How to ensure your fish is safe to eat

How to ensure your fish is safe to eat

There are many benefits to eating fish. It’s low in fat, a good source of protein, it has heart healthy Omega-3’s and it’s considered brain food. If you actually catch your own fish, it’s a fun way to get outside and enjoy Michigan’s 11,000 lakes, rivers and streams.

Although most fish are healthy, certain species can also contain a fair amount chemicals.  One to be cautious of is Mercury. Mercury is a toxin released into the air via pollution and then accumulated in fish. When shopping for the healthiest fish, there are a lot of things to consider such as size, species and habitat.
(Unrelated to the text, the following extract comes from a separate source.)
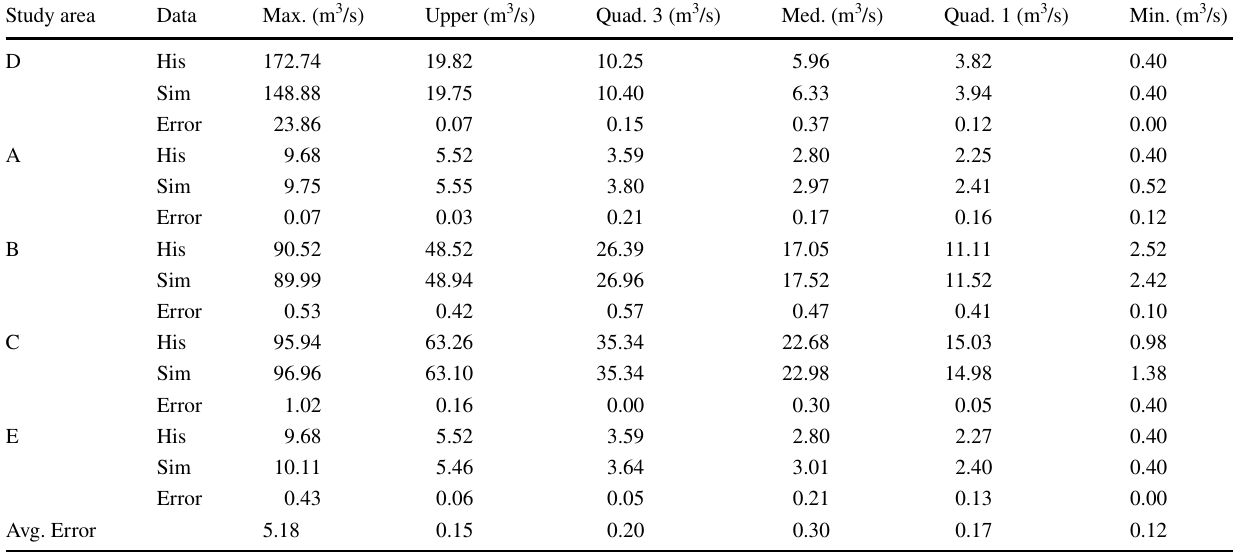
Table 8 Summary of violin plot at all five study areas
“Mercury will bio-accumulate in the fish. The bigger the fish you will get, the more concentration of mercury you will have. The small fish eat the little plank, then the medium fish eat the small fish, each level it goes up the relative concentration and the contaminates increases,” said Department of Environmental Quality Engineer, Jay Parent.

Perch and Panfish are the lowest in Mercury.
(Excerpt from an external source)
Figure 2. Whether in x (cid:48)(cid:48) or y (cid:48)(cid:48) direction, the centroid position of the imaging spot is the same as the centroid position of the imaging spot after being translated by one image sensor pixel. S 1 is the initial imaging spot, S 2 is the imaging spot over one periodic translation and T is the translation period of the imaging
Fish selection, and how you cut and prepare fish can make a huge difference in reducing the amount of toxins.

“If you skin the fish and take out the dark layer of meat between the filet and skin, that has a higher level of fat, that will reduce the levels of dioxins PCB’s. If you poke holes in the skin, that let’s the fat drain away from the fish. PCB’s and dioxins are fat soluble and the majority is tied up with the fat in the fish,” continued Parent.

Broiled and grilled fish is recommended for your health and safety. While carefully cleaning and cooking fish can remove a lot of the chemicals it does not remove Mercury. Controlling Mercury intake can only be regulated by proper fish selection and the amount you eat on a regular basis.